Tujuh Mahasiswa AS Belajar Pluralisme di Jatim
Mahasiswa AS: Orang Indonesia Sangat Terbuka

Konsulat AS di Surabaya saat menerima tujuh mahasiswa AS (Antara/Santrinews)
Surabaya – Indonesia dan Amerika Serikat memiliki banyak kesamaan, terutama dalam kamajemukan masyarakatnya. Masyarakat Indonesia memiliki Pancasila sebagai dasar Negara yang melindungi berbagai kemajemukan.
Demikian diungkapkan Kepala Bagian Politik dan Ekonomi Konjen AS di Surabaya, Heather Coble, saat mendampingi Konsul Jenderal AS di Surabaya, Joaquin Monserrate, saat menerima tujuh mahasiswa AS dari Lehigh University dan University of Michigan, Rabu petang, 12 Juni 2013.
Tujuh mahasiswa AS itu datang ke Indonesia untuk belajar pluralisme agama di Jawa Timur dengan mengunjungi pesantren, gereja, klenteng, tempat bersejarah, dan perguruan tinggi.
“Orang Indonesia itu sangat mengagumkan, karena di sini banyak kemajemukan seperti di Amerika,” kata mahasiswa University of Michigan, Alex Leader, seperti dilansir laman Antara.
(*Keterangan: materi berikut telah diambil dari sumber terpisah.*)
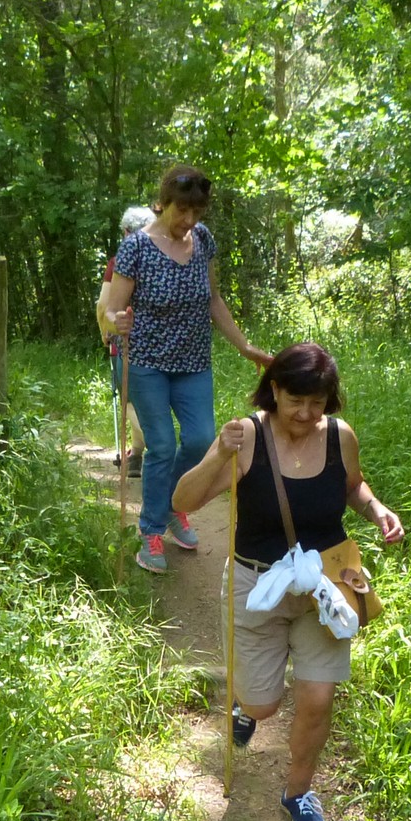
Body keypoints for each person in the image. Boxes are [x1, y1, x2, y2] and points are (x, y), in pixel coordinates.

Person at [172, 342, 403, 821]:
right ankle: (246, 707)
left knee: (318, 698)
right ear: (273, 390)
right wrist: (219, 452)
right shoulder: (248, 438)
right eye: (296, 400)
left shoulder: (340, 437)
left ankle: (298, 792)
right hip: (257, 584)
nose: (306, 413)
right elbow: (183, 500)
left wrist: (377, 509)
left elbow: (353, 486)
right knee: (263, 706)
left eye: (317, 402)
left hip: (326, 587)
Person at [101, 164, 271, 574]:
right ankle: (151, 530)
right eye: (182, 211)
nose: (189, 220)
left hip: (193, 363)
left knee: (199, 440)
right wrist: (115, 321)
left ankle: (173, 505)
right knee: (160, 445)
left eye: (197, 212)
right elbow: (110, 308)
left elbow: (213, 299)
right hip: (146, 363)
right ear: (163, 204)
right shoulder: (136, 248)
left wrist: (245, 345)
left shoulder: (203, 240)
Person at [96, 205, 152, 476]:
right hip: (162, 346)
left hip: (126, 342)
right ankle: (138, 455)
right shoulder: (168, 257)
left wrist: (106, 331)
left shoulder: (118, 262)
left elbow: (103, 304)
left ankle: (153, 450)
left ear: (127, 232)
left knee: (130, 401)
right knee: (146, 402)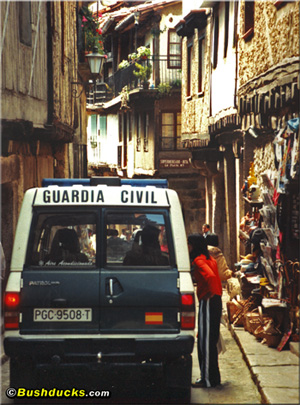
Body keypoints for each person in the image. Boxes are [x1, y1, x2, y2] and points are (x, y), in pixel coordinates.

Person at [188, 234, 222, 388]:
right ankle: (212, 378)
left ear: (193, 245)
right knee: (208, 339)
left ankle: (207, 379)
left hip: (208, 301)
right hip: (214, 301)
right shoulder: (209, 258)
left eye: (189, 244)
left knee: (205, 342)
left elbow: (211, 276)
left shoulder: (198, 260)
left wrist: (209, 294)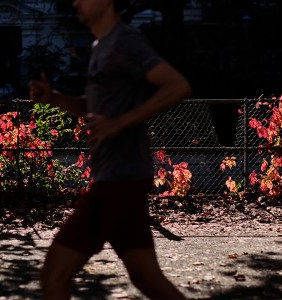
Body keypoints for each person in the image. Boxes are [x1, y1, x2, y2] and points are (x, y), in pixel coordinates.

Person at [29, 0, 192, 299]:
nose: (75, 1)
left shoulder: (125, 41)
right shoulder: (100, 46)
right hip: (121, 177)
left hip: (119, 180)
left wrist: (119, 123)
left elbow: (177, 85)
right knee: (146, 277)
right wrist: (54, 98)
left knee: (54, 276)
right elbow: (92, 109)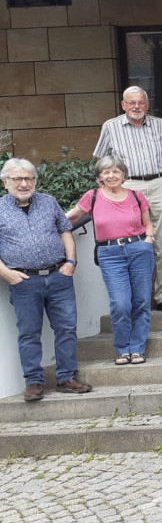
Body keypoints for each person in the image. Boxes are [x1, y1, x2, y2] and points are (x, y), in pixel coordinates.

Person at [0, 159, 92, 401]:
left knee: (66, 329)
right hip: (24, 281)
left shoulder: (49, 202)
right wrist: (5, 272)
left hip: (58, 277)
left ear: (35, 180)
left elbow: (65, 231)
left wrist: (71, 262)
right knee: (29, 333)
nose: (23, 183)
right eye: (17, 179)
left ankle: (67, 378)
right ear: (5, 182)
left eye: (28, 178)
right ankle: (34, 382)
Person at [93, 86, 162, 312]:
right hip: (127, 186)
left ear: (147, 104)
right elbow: (102, 161)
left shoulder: (160, 125)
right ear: (123, 105)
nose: (136, 107)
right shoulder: (110, 126)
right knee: (133, 241)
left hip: (160, 183)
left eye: (140, 102)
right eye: (131, 103)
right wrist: (105, 191)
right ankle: (138, 296)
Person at [66, 156, 155, 364]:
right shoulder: (92, 196)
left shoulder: (136, 195)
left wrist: (148, 240)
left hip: (139, 250)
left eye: (116, 171)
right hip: (110, 254)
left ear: (123, 174)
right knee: (120, 303)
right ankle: (123, 348)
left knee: (141, 301)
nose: (111, 175)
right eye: (106, 172)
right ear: (99, 177)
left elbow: (147, 223)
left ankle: (138, 348)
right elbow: (70, 219)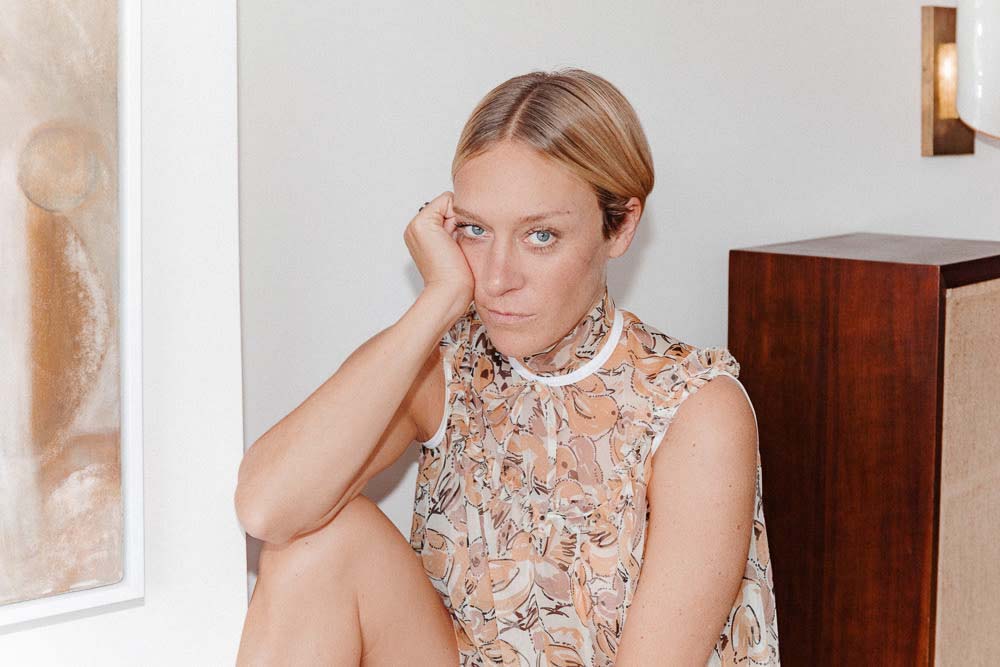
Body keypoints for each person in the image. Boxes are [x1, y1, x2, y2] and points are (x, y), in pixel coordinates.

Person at [234, 67, 779, 666]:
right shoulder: (448, 363)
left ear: (621, 225)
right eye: (474, 230)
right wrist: (439, 300)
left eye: (540, 236)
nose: (496, 279)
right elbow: (268, 508)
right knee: (313, 541)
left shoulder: (694, 407)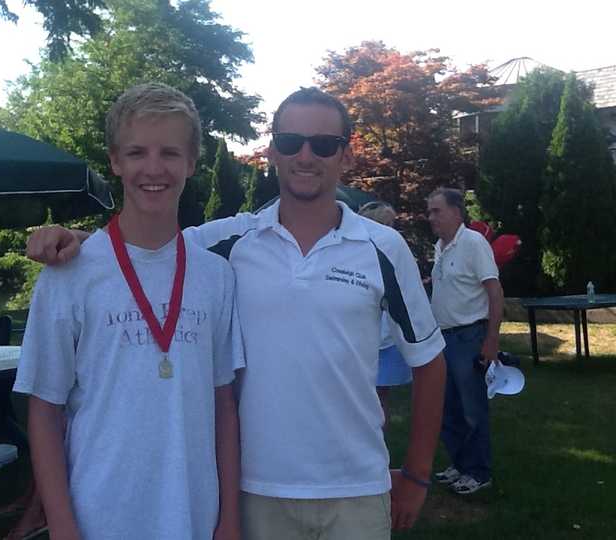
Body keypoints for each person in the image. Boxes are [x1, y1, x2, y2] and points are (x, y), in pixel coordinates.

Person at [26, 87, 447, 538]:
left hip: (356, 486)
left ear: (344, 154)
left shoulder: (383, 247)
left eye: (323, 144)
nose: (306, 155)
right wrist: (76, 239)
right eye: (291, 142)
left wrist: (418, 475)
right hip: (257, 489)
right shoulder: (232, 243)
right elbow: (144, 247)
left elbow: (429, 361)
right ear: (272, 150)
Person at [13, 82, 243, 540]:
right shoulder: (68, 274)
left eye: (170, 153)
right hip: (101, 514)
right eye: (137, 152)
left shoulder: (216, 275)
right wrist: (61, 524)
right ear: (115, 161)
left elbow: (223, 405)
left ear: (192, 163)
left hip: (195, 514)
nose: (153, 169)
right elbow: (44, 409)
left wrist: (230, 519)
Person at [427, 187, 504, 495]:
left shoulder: (473, 243)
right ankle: (459, 464)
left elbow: (494, 291)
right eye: (429, 211)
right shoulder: (440, 246)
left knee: (472, 408)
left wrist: (492, 339)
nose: (430, 217)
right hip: (442, 340)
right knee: (448, 409)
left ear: (457, 212)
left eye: (436, 211)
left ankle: (478, 471)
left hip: (469, 337)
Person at [358, 201, 413, 429]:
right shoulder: (353, 253)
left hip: (385, 339)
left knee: (380, 397)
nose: (392, 229)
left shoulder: (394, 251)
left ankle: (379, 447)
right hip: (359, 340)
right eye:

Bersama enam temannya dari AS, Alex juga didampingi tujuh mahasiswa Indonesia dari Unair, UGM, dan UI. Mereka adalah peserta program ‘U.S.-Indonesia Partnership Program for Study Abroad Capacity’ (USIPP). Program di Indonesia ini dimulai 30 Mei hingga 5 Juli.
Alex mengatakan, sebelum ke Indonesia, dirinya bersama rekan-rekannya sudah banyak belajar tentang negara-negara Asia Tenggara dan Islam, tapi semuanya hanya teori. “Ketika datang di sini, saya melihat sendiri bahwa orang Indonesia itu sangat terbuka, baik, dan ingin belajar tentang orang lain,” katanya.
Ia mengaku suka dengan Surabaya, karena Surabaya itu mirip Los Angeles di kawasan pantai barat. “Beda dengan Jakarta dan Yogyakarta yang mirip New York dan Washington DC di Amerika, saya suka Surabaya,” katanya.
Sementara itu, Konsul Jenderal AS di Surabaya, Joaquin Monserrate, mengatakan program USIPP yang melibatkan dua universitas di Amerika dan tiga universitas di Indonesia (UI, UGM, dan Unair) itu merupakan program saling belajar.
“Mahasiswa Amerika yang datang lebih dulu ke Indonesia dengan didampingi rekan-rekannya dari Indonesia, kemudian berganti dengan mahasiswa Indonesia yang ke Amerika dengan didampingi rekan-rekannya dari Amerika. Jadi, mereka akan saling belajar,” katanya.
Setelah dari Jakarta dan Yogyakarta, katanya, para mahasiswa AS dan Indonesia itu kini mengunjungi Jatim. Mereka mengunjungi Unair (Surabaya), Pesantren Darul Ulum dan Pesantren Tebuireng (Jombang), dan Universitas Muhammadiyah Sidoarjo.
Selain itu, Gereja Katholik Kepanjen (Malang), Masjid Cheng Hoo (Pandaan/Pasuruan), Klenteng Sanggar Agung Kenjeran dan Museum Seni ‘House of Sampoerna’ (Surabaya). “Di Amerika, mereka juga akan mengunjungi tempat-tempat yang terkait dengan pluralisme,” katanya.
Ia mengharapkan program yang bersifat investasi bagi generasi muda itu akan melahirkan pemuda dari kedua negara yang saling belajar dan di masa depan akan terjalin hubungan yang lebih baik karena dibangun dengan saling memahami.
Hal itu diakui mahasiswi dari Unair, Rizka Khairani. “Dari kunjungan ke Jakarta, Yogyakarta, dan Surabaya tampaknya ada perubahan paradigma dari mahasiswa Amerika tentang Indonesia dan Islam,” katanya.
Perubahan itu antara lain pandangan mereka tentang teroris dan Islam di Indonesia tidak seburuk yang dipahami selama ini. “Mereka menjadi tahu bahwa Islam di Indonesia itu tidak represif dan teroris itu tidak mewakili Islam, tapi perilaku individu,” katanya. (ahay/saif).